Ce n'est qu'à l'âge de 55 ans qu'elle sort du silence et entreprend un travail de mémoire sous forme d'écriture -de poésies- de dessins et de peintures.
Cette artiste rom autodidacte va noircir des carnets, peindre avec ses doigts. Elle sera publiée à partir de 1988, exposée pour la 1ere fois l'an dernier à Marseille. Mais c'est à la Maison rouge que l'on regroupe pour la 1ère fois un ensemble aussi conséquent d’œuvres biographiques soit 150 dessins ou peintures et qu'on les montre au public grâce à Kareen Berger une documentariste de Vienne qui a sans doute été le catalyseur de l'artiste dans ce travail de mémoire.
Avant la déportation, "Quand on roulait" on peut sentir combien la nature et les couleurs vives font sens dans la vie communautaire des Rom. C'est la période où les tziganes se déplacent encore avec des carnets de déplacements (totalement supprimés qu'en 2017).
Puis suit la période de "La traque". En regardant les œuvres - parfois en surplomb- on se pose la question de qui regarde qui ?
Et lorsque plus aucune présence humaine n'est montrée, wagons aux portes éventrés vides, on voit les reliefs de vie abandonnés, on imagine la rafle, et, non loin, une signature qui n'est autre qu'un bout de drapeau nazi envolé.

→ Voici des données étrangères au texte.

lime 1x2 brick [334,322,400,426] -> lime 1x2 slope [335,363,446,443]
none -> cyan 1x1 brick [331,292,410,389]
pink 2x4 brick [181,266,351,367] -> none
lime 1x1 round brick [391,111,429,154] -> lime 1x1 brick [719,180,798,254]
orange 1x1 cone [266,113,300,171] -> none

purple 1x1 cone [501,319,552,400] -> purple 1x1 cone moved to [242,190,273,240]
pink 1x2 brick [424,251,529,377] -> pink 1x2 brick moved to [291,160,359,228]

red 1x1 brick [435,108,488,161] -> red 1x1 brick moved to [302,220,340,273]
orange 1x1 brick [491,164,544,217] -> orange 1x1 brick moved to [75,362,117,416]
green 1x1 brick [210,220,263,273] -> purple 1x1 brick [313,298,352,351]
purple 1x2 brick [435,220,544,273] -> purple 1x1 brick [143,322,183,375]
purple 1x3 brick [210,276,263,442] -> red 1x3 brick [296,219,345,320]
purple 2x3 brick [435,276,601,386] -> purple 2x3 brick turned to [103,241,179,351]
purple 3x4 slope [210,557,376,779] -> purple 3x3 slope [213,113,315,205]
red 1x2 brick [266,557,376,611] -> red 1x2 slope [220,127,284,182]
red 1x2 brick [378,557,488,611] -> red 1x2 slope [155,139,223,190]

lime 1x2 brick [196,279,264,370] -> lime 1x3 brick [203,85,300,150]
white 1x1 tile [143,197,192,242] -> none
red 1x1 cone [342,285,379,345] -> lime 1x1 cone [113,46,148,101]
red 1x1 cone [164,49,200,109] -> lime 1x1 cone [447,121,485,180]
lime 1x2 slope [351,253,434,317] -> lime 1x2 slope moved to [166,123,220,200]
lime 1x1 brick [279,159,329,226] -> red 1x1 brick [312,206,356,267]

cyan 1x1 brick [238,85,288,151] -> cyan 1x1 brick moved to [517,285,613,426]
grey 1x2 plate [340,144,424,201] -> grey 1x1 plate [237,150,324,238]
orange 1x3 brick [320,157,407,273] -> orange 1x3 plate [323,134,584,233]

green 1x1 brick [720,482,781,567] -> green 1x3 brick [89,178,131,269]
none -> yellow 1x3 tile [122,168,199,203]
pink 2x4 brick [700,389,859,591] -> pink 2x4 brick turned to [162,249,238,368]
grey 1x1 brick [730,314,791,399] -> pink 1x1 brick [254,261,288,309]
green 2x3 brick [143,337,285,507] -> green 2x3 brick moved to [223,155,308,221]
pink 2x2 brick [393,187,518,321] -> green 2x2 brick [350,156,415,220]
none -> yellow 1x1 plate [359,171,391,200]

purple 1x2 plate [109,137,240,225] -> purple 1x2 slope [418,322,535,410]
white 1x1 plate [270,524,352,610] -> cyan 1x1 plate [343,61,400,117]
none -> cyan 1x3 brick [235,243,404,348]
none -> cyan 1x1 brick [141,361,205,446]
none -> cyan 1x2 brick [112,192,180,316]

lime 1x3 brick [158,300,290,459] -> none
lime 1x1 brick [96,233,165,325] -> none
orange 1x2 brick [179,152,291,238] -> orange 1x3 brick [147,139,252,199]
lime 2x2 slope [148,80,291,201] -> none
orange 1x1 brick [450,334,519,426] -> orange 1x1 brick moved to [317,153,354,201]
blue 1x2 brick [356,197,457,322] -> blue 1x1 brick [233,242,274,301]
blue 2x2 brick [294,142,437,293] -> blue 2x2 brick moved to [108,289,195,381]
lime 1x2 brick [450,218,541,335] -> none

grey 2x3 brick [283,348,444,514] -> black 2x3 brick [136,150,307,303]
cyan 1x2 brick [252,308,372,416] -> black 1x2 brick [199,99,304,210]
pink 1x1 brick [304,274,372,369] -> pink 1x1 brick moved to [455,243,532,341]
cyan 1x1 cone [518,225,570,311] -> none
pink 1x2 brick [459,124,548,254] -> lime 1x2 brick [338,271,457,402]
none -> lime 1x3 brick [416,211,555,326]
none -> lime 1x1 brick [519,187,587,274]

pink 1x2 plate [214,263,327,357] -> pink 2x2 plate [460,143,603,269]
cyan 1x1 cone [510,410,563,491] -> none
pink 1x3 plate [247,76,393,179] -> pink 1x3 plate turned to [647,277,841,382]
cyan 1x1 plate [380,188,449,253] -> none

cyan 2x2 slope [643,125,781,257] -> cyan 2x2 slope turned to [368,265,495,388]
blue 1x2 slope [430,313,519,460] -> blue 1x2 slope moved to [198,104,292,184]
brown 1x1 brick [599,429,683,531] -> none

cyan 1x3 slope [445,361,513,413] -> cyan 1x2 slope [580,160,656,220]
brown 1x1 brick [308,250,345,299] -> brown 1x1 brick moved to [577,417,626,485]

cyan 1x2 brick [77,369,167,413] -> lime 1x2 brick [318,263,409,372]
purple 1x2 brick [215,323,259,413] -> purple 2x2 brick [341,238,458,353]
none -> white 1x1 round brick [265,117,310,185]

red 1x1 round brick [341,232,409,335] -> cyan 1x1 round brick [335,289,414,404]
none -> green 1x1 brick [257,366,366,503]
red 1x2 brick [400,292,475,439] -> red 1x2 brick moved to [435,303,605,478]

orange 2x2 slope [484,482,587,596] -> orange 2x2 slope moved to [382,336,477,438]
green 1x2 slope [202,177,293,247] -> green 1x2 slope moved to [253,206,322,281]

Chaque camp de déportation fait l'objet d'une salle, de textes.
Ainsi, dans les encres au centre le mot mort surgit en allemand dans ces tâches et formes abstraites.
L’œil grand ouvert au dessus/ dans les tableaux renvoie à la surveillance permanente, à l'absence d'endroit où se cacher ou encore à ne rien oublier et à conserver toutes les empreintes de témoignages dans la mémoire rétinienne.
Le corbeau dans de nombreux tableaux, très présent dans la culture Tziganes pris comme un oiseau avant tout, est le lien libre entre les hommes et la nature.
Sa signature toujours surmontée d'un petit rameau trouve son origine dans un fait lié à la survie, où tout devait être ingéré pour ce faire telle l'écume de terre un peu grasse qui stagne après la pluie sur les mares, de petits bouts de laine détricotés des vêtements prélevés des morts mis en petites boulettes, la sève de ce petit bout d'arbrisseau partagé en festin avec son frère au printemps. De ce souvenir là, elle fera symbole de sa signature.
Un petit documentaire de 30mn conclut l'exposition après qu'en dernière partie la nature ait repris ses droits avec exubérance après la guerre dans des couleurs et des peintures où les tournesols éblouissent et se brûlent au soleil.